The specific genetic mutation in TC was evaluated and the top 20 driver genes with frequent mutations were screened. BRAF was the most frequent mutation, followed by NRAS (Fig. 9A and B). TMB is a vital element in determining response to immunotherapy. Consequently, genetic mutations related to TC were examined. The high-risk population displayed markedly greater TMB than the low-risk population (P<0.05; Fig. 9C). The present study focused on determining the effectiveness of risk scores in predicting chemotherapy response in TC patients. Camptothecin_1003, Dactinomycin_1811, Dactinomycin_1911, Dactolisib_1057, Epirubicin_1511, MG-132_1862, Podophyllotoxin bromide_1825 and Sabutoclax_1849 were investigated for the clinical efficiency of TC treatment (Table SXIII). Low-risk patients may exhibit high sensitivity to Camptothecin_1003 (Fig. 9D), Dactinomycin_1811 (Fig. 9E), Dactinomycin_1911 (Fig. 9F), Dactolisib_1057 (Fig. 9G), Epirubicin_1511 (Fig. 9H), MG-132_1862 (Fig. 9I), Podophyllotoxin bromide_1825 (Fig. 9J) and Sabutoclax_1849 (Fig. 9K). These results suggest that chemotherapy could be a favorable option for low-risk individuals.

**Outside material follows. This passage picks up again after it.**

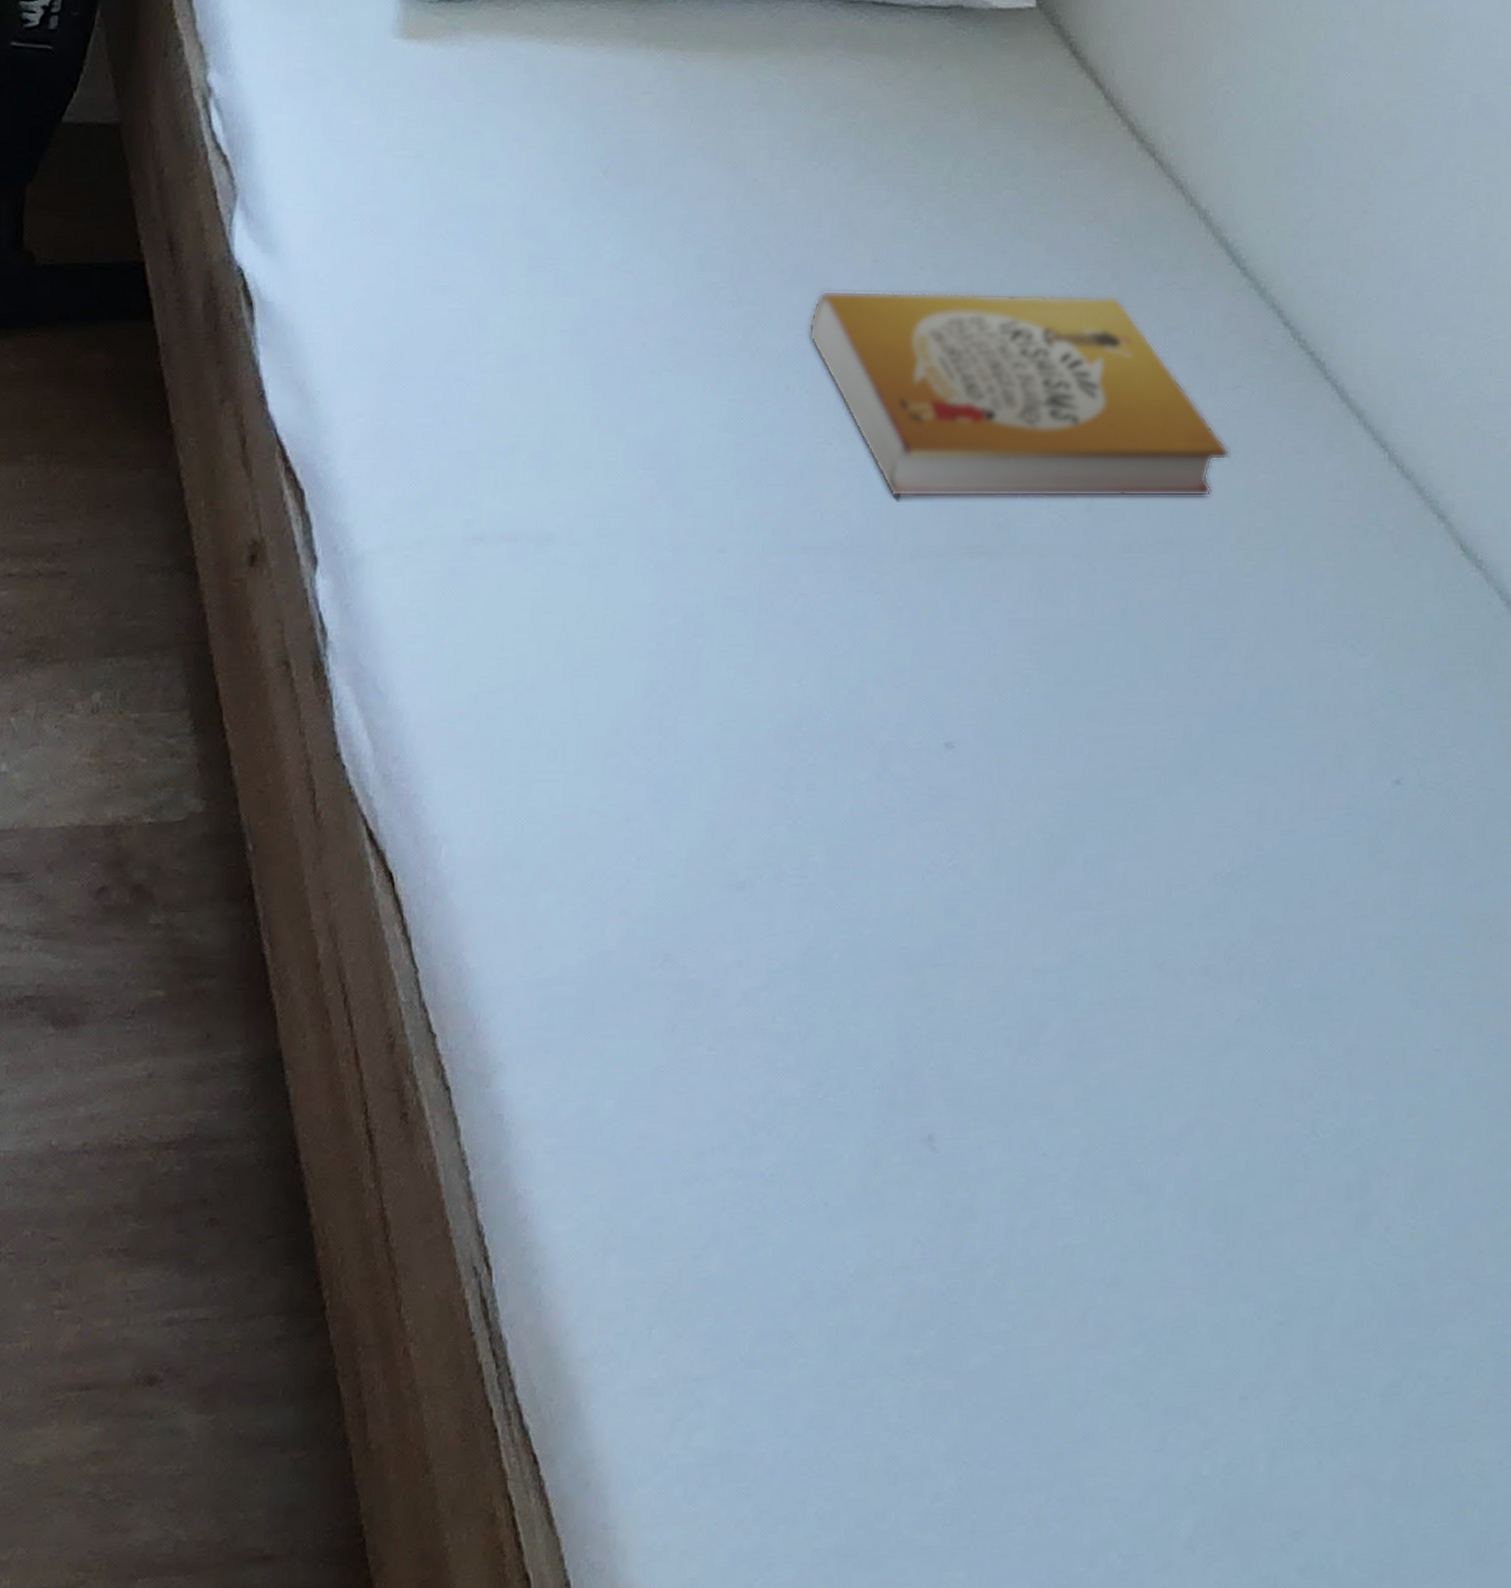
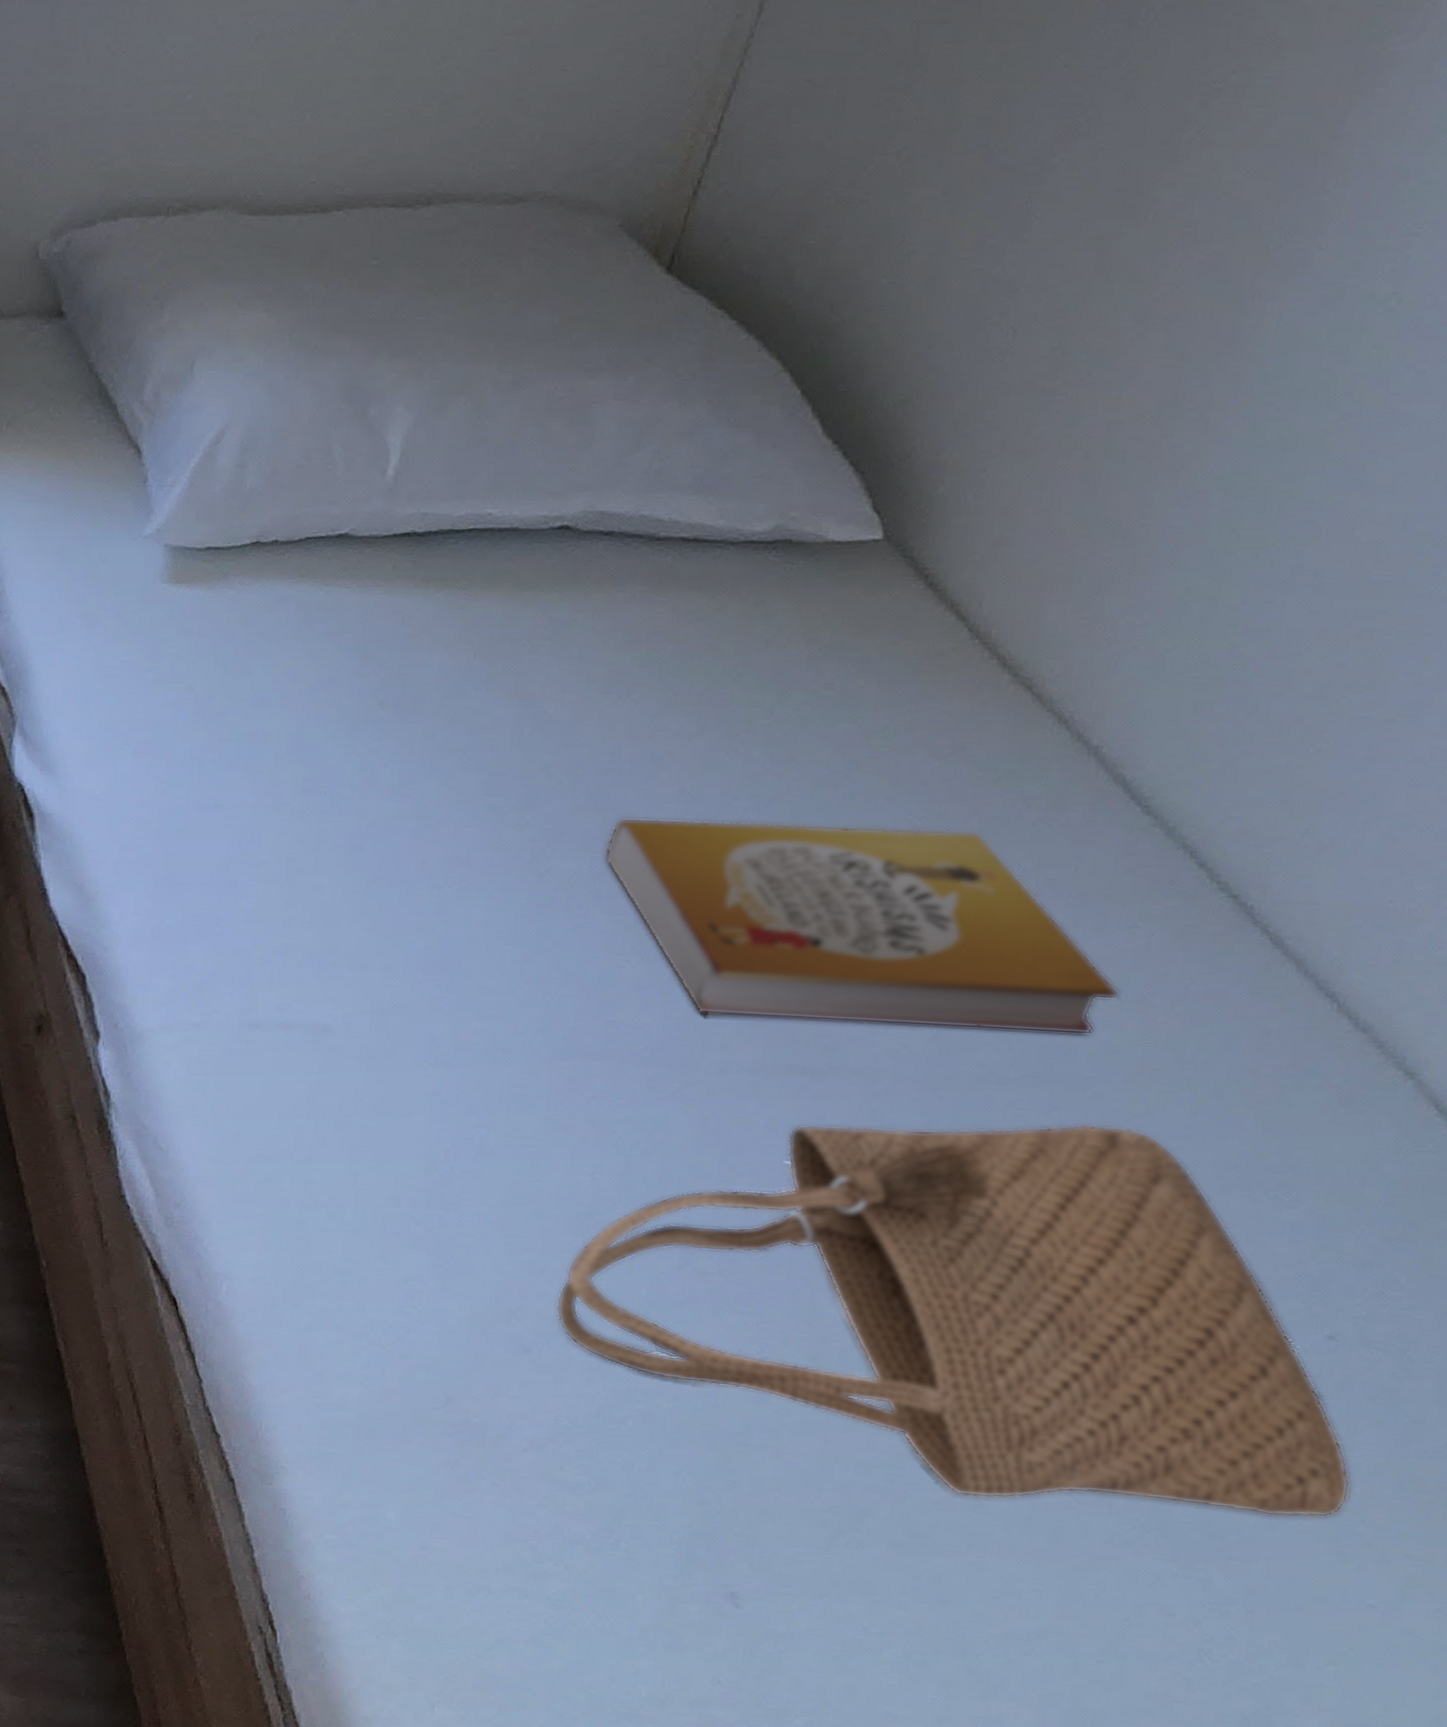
tote bag: none [767,586,1418,992] -> present [555,1123,1351,1518]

The mRNA levels of S100A13, APOE, TUSC3, SNX22, SIPA1L2 and PSMB8 differ between normal thyroid cells (Nthy-ori3-1) and TC cell lines (TPC-1, BCPAP). S100A13, APOE, TUSC3, SNX22 and SIPA1L2 have higher mRNA expression levels in the BCPAP cell line compared to normal thyroid cells, while APOE, TUSC3, SNX22 and SIPA1L2 have higher expression levels in the TPC-1 cell line compared to normal thyroid cells. However, the expression level changes of S100A13 and PSMB8 in the TPC-1 cell line were not statistically significant (Fig. 10A).

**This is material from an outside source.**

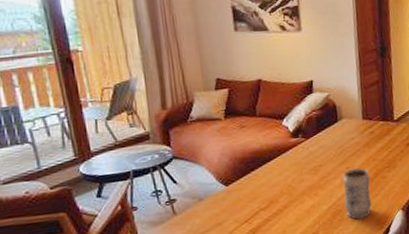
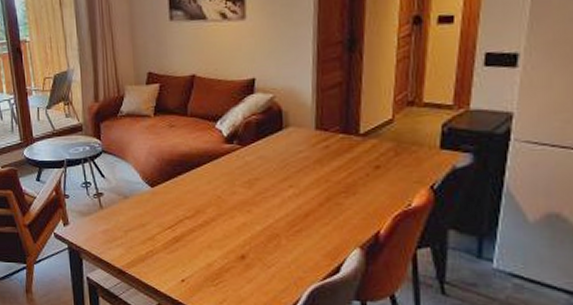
vase: present [342,167,372,219] -> none [283,187,320,249]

Existing literature reports that the TUSC3 and APOE genes play a role in promoting disease progression in TC (44,45). The present study found that the changes in mRNA expression levels of PSMB8 and S100A13 genes in TPC-1 cells were not statistically significant. SNX22 itself is expressed at low levels in TC and is not easily knocked down. Therefore, the present study chose to validate the role of the SIPA1L2 gene in TC cells. After knocking down the SIPA1L2 gene, mRNA level detection revealed that it could be knocked down by more than 50% (Fig. 10B), followed by functional validation. After SIPA1L2 knockdown, EDU proliferation experiments detected enhanced proliferation ability in BCPAP and TPC-1 cell lines (Fig. 10C and D), scratch experiments detected enhanced migration ability in BCPAP and TPC-1 cell lines (Fig. 10E and F) and Transwell chamber experiments found enhanced invasion ability in BCPAP and TPC-1 cell lines (Fig. 10G and H). This indicated that SIPA1L2, as a protective gene, can inhibit the proliferation, migration and invasion abilities of TC cells.